The paper you hold in your hands is a paper you hold in your hands for a reason. I’ve stated a determination to produce an online edition of The Syncopated Times which I would make available to subscribers (particularly overseas readers who pay an exorbitant amount to receive it by mail), but I am equally determined to publish a print edition far into the future. In fact, when a friend suggested it would be a blessing when I finally abandoned ink and wood cellulose, I replied that I would continue to print on dead trees if I had to chop them down myself.
The Syncopated Times is not a scholarly journal. It’s published primarily for the pleasure of its readers while conveying essential information regarding the world of jazz. To be pleasurable, its elements are arranged to present a pleasing view on the printed page. It’s not a delivery device for YouTube videos nor for ads that you must scroll past to arrive at the next paragraph. It does not beep and wink at you.

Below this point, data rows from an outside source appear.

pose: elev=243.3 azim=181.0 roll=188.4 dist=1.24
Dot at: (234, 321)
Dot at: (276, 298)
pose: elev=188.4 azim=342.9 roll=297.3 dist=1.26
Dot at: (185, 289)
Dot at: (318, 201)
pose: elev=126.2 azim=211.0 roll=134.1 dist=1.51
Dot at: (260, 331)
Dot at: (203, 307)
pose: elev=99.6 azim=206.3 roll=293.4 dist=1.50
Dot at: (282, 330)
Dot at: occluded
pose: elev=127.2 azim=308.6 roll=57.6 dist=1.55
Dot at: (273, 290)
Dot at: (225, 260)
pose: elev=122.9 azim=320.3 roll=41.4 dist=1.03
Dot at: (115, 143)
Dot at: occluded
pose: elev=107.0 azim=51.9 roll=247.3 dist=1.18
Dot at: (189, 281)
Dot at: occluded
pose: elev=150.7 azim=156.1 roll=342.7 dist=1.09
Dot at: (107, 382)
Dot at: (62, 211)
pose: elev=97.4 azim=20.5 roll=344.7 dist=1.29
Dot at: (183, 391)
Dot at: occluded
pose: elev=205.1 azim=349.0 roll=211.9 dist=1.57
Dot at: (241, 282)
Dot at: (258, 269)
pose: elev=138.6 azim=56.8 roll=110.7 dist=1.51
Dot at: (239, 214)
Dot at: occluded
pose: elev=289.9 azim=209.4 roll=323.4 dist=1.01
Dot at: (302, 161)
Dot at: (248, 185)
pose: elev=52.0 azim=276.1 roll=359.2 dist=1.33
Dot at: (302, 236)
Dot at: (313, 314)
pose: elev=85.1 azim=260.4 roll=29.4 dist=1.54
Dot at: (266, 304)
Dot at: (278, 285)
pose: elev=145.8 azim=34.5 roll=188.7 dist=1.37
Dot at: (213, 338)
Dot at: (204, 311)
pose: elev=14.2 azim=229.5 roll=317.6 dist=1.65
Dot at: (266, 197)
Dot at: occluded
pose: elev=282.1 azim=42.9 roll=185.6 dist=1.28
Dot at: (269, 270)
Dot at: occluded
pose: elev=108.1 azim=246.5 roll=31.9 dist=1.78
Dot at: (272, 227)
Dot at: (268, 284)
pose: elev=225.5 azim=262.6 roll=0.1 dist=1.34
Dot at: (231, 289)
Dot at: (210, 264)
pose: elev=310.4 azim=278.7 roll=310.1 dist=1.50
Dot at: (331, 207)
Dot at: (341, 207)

I heartily approve of blogs, and I’ve given away acres of free content in my relatively short career online. But the graphics and columns of print on a newspaper page are stuck fast, and were placed so for a reason. It’s an immutable, physical document—at least until it winds up under the parakeet.
Everything is ephemeral. I could back up every scrap of my digital content on the requisite hard drives, and there is no guarantee that what I saved would even be readable even a few years down the road. In fact, I’ve had to be resourceful to find programs to read files I wrote a decade ago. Newsprint does turn yellow and has an unfortunate tendency to crumble eventually. I don’t recommend hoarding it, though there’s much less opportunity these days to accumulate a Collier Brothers-style trove. But it’s stable and readable. . .for a while.
Aside from minor (self) justifications, and despite all compelling reasons why I should leap into and fully embrace my digital destiny (proprietary software permitting), I print The Syncopated Times on paper because I happen to like paper. I’ve shouted my head off on blogs, which for me was a near-guarantee of anonymity. I’ve dwelt on Facebook, which is precisely like The Algonquin Round Table with worse catering. It’s a wonderful place to have your jokes lifted so other people can pretend to be witty. Words on pixels may be The Future, but nothing ever compared to seeing my hard-wrought prose set in type on a page—even if botched by the editor.
Now I’m the editor, and I do the botching. Oh, yes. So there’s no way I’m about to relinquish my dear, dead trees just yet.